━━ DATA SECTION

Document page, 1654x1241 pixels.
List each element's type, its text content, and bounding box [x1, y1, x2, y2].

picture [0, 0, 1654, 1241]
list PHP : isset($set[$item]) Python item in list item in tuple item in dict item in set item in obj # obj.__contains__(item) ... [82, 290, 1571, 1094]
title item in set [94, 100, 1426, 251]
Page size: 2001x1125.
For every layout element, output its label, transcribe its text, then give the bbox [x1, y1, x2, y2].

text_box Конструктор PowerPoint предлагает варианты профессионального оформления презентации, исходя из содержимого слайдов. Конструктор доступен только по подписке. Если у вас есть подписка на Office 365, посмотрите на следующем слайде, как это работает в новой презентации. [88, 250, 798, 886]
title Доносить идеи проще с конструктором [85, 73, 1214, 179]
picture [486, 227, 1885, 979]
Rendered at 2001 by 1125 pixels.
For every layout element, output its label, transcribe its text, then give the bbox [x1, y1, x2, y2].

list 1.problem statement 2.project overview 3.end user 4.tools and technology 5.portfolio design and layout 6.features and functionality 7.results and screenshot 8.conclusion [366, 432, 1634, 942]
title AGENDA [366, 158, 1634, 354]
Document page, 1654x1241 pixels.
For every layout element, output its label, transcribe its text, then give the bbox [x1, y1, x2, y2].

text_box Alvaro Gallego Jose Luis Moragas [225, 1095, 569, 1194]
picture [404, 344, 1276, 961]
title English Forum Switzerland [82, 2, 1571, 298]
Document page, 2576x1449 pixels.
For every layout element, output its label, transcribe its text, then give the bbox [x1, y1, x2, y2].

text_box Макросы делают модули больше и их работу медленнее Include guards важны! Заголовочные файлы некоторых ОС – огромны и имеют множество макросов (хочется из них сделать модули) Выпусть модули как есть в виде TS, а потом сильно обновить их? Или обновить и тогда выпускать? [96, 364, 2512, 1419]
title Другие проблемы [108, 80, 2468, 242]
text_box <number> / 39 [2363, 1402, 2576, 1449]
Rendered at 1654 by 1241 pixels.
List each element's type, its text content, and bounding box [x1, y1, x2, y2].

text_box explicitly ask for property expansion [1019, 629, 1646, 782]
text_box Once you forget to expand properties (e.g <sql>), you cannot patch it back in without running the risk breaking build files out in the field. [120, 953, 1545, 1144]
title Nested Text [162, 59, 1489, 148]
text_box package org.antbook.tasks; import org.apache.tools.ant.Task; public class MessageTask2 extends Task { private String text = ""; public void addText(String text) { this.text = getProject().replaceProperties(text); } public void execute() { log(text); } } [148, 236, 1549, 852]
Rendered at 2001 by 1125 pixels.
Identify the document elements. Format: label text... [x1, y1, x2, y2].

━━━━

● **GIVEN REQUEST**
Reproduce the lines of the listing above verbatim, starting at the first line of the listing and ending with the line that contains "title English Forum".

● **RESPONSE TO THIS TASK**
Document page, 1654x1241 pixels.
List each element's type, its text content, and bounding box [x1, y1, x2, y2].

picture [0, 0, 1654, 1241]
list PHP : isset($set[$item]) Python item in list item in tuple item in dict item in set item in obj # obj.__contains__(item) ... [82, 290, 1571, 1094]
title item in set [94, 100, 1426, 251]
Page size: 2001x1125.
For every layout element, output its label, transcribe its text, then give the bbox [x1, y1, x2, y2].

text_box Конструктор PowerPoint предлагает варианты профессионального оформления презентации, исходя из содержимого слайдов. Конструктор доступен только по подписке. Если у вас есть подписка на Office 365, посмотрите на следующем слайде, как это работает в новой презентации. [88, 250, 798, 886]
title Доносить идеи проще с конструктором [85, 73, 1214, 179]
picture [486, 227, 1885, 979]
Rendered at 2001 by 1125 pixels.
For every layout element, output its label, transcribe its text, then give the bbox [x1, y1, x2, y2].

list 1.problem statement 2.project overview 3.end user 4.tools and technology 5.portfolio design and layout 6.features and functionality 7.results and screenshot 8.conclusion [366, 432, 1634, 942]
title AGENDA [366, 158, 1634, 354]
Document page, 1654x1241 pixels.
For every layout element, output its label, transcribe its text, then give the bbox [x1, y1, x2, y2].

text_box Alvaro Gallego Jose Luis Moragas [225, 1095, 569, 1194]
picture [404, 344, 1276, 961]
title English Forum Switzerland [82, 2, 1571, 298]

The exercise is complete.